Data excerpts:
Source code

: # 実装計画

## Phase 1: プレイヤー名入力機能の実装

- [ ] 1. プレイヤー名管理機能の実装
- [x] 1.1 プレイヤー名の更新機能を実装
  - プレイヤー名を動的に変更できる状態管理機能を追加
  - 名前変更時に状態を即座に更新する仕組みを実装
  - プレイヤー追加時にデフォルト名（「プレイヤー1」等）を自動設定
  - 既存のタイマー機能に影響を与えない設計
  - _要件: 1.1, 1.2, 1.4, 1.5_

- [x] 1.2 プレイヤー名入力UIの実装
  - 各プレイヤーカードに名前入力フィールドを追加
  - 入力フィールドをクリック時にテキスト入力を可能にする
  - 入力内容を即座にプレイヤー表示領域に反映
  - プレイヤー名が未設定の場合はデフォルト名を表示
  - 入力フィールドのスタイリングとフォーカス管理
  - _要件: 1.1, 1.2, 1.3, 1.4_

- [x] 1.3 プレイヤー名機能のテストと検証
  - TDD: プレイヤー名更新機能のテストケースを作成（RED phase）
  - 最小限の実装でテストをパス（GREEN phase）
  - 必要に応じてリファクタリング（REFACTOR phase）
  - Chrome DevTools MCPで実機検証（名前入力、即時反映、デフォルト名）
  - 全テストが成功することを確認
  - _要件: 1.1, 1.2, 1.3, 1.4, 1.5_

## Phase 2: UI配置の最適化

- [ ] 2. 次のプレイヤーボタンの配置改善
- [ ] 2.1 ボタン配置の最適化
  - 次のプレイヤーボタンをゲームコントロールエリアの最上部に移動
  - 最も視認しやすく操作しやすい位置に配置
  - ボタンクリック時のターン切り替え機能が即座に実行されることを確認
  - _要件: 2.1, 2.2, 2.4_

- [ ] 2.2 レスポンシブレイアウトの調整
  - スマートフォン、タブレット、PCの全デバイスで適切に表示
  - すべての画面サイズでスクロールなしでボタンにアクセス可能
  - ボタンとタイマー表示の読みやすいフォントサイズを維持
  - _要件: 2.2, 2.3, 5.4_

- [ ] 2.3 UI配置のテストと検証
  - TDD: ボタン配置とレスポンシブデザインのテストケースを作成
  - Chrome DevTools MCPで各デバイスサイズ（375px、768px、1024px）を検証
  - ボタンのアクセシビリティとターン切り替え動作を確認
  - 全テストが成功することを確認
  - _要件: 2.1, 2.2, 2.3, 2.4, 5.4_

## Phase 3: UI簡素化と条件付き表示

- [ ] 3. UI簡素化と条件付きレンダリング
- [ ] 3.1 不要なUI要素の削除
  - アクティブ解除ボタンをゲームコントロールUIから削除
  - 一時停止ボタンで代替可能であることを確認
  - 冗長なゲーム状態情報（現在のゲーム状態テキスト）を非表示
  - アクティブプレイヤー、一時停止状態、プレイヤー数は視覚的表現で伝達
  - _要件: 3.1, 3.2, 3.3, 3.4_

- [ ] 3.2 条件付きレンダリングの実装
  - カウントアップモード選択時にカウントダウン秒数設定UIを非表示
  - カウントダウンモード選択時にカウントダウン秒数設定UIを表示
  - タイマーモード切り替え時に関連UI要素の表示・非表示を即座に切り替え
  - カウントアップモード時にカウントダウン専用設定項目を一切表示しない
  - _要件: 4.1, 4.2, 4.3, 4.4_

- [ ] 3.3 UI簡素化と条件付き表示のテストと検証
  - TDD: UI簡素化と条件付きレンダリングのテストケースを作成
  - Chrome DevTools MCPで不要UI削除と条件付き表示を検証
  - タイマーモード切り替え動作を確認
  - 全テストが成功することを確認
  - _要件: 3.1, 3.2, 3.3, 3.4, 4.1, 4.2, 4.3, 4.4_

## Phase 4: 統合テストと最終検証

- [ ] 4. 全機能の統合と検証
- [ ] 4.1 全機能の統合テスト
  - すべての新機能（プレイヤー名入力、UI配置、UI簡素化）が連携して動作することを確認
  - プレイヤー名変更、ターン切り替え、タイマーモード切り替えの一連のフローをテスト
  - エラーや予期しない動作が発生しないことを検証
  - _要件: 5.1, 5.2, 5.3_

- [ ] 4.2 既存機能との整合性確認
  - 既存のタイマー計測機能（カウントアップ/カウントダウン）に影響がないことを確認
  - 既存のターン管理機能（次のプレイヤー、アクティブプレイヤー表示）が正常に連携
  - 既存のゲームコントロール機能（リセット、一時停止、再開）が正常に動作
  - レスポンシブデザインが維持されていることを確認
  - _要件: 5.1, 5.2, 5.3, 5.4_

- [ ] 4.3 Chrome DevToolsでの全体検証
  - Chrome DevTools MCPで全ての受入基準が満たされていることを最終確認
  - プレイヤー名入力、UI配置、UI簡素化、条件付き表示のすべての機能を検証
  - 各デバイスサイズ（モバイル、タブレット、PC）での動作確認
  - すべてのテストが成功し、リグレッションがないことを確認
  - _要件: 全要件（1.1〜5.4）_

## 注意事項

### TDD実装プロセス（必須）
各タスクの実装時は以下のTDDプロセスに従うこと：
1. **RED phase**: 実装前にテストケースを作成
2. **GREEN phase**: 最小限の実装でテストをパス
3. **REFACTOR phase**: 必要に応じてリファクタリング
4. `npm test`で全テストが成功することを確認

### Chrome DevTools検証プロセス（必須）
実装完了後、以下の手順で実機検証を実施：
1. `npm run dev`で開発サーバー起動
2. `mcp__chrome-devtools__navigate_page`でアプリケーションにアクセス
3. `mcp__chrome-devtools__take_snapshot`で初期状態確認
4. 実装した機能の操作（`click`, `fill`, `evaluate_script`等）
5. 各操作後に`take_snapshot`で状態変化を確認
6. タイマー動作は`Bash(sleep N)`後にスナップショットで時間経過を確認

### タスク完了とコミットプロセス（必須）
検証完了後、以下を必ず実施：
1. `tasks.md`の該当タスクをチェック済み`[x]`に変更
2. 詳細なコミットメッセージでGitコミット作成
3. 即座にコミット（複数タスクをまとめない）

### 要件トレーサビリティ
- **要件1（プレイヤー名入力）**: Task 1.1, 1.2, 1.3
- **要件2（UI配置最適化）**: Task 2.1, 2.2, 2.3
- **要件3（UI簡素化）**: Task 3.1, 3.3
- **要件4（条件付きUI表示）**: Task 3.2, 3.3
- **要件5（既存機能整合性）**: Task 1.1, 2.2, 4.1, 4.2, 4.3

YOUR GOAL: List every line in the entries above that contains the string "GREEN". The match is case-sensitive.

SOLVED PROBLEM:
  - 最小限の実装でテストをパス（GREEN phase）
2. **GREEN phase**: 最小限の実装でテストをパス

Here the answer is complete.